Das wahre Problem sind nicht die Populisten, die mit der vordergründigen Angstmache gegenüber dem Fremden auf Stimmenfang gehen. Das Problem ist auch nicht, dass das Boot voll wäre. Wer die Studie von Prof. Dr. Bonin vom ZEW halbwegs aufmerksam gelesen hat – sie wurde von der Bertelsmann-Stiftung beauftragt und in den Medien publiziert – weiß, dass diese Behauptung schlichter Humbug ist. Das Problem ist, dass unsere Politiker die sich in der BRD immer weiter öffnende Schere zwischen Arm und Reich schönreden, allesamt die, der FDP immer so schön vorgeworfene, Lobby- und Klientelpolitik betreiben und die daraus resultierende Unruhe pauschal als undemokratische Auswüchse bezeichnen; bei PEGIDA sind dann all diese Menschen, die meistenteils einfach Angst vor dem Weg ins soziale Abseits haben dann also plötzlich alle Nazis…

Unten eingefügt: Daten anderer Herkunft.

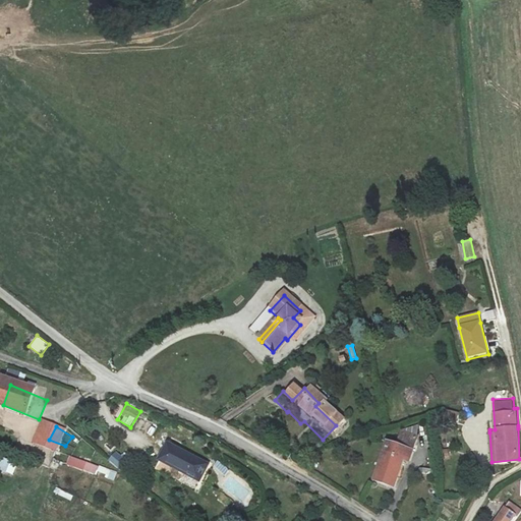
[(78,440),(72,437),(65,446),(49,440),(45,447),(66,459),(78,440)]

Ich gestehe, dass ich von unserer gegenwärtigen Politikergeneration nicht mehr allzu viel erwarte, aber hier muss dann mal Schluss sein damit, einfach jeden, der nicht der Frau Pastorentochter nach dem Munde redet, wahlweise als Depp, Clown oder Nazi hinzustellen. Sinnvoller wäre es, das Gespräch direkt dort zu suchen. Sich die Sorgen der Menschen anzuhören. Ihnen anschaulich zu erklären, was es tatsächlich mit Zuwanderung und Asyl auf sich hat. Ihnen zu zeigen, dass ihre Angst diesbezüglich unbegründet ist. Aber ernst zu nehmen, dass sie sich existenziell bedroht fühlen und herauszufinden, was dagegen getan werden muss. Das würde allerdings im Umkehrschluss bedeuten, dass man sich von Doktrinen und Dogmen verabschieden und tatsächliche Sozial- und Integrationspolitik betreiben müsste und sich nicht nur das Mäntelchen einer Integrationsbeauftragten mit Migrationshintergrund umzuhängen. Integration in einer pluralistischen Gesellschaft bedeutet nämlich nicht nur Islamkonferenzen und Israelbesuche. Dazu zum Abschluss noch eine Buchempfehlung für jene, die noch nicht Lese- und Denkfaul geworden sind. Das Buch ist zwar schon 17 Jahre alt, aber immer noch hochaktuell:

Von Wilhelm Heitmeyer 1997 herausgegeben: Bundesrepublik Deutschland: Was hält die Gesellschaft zusammen? (Band 2). Erschienen im Suhrkamp-Verlag. Ansonsten eine gute Zeit.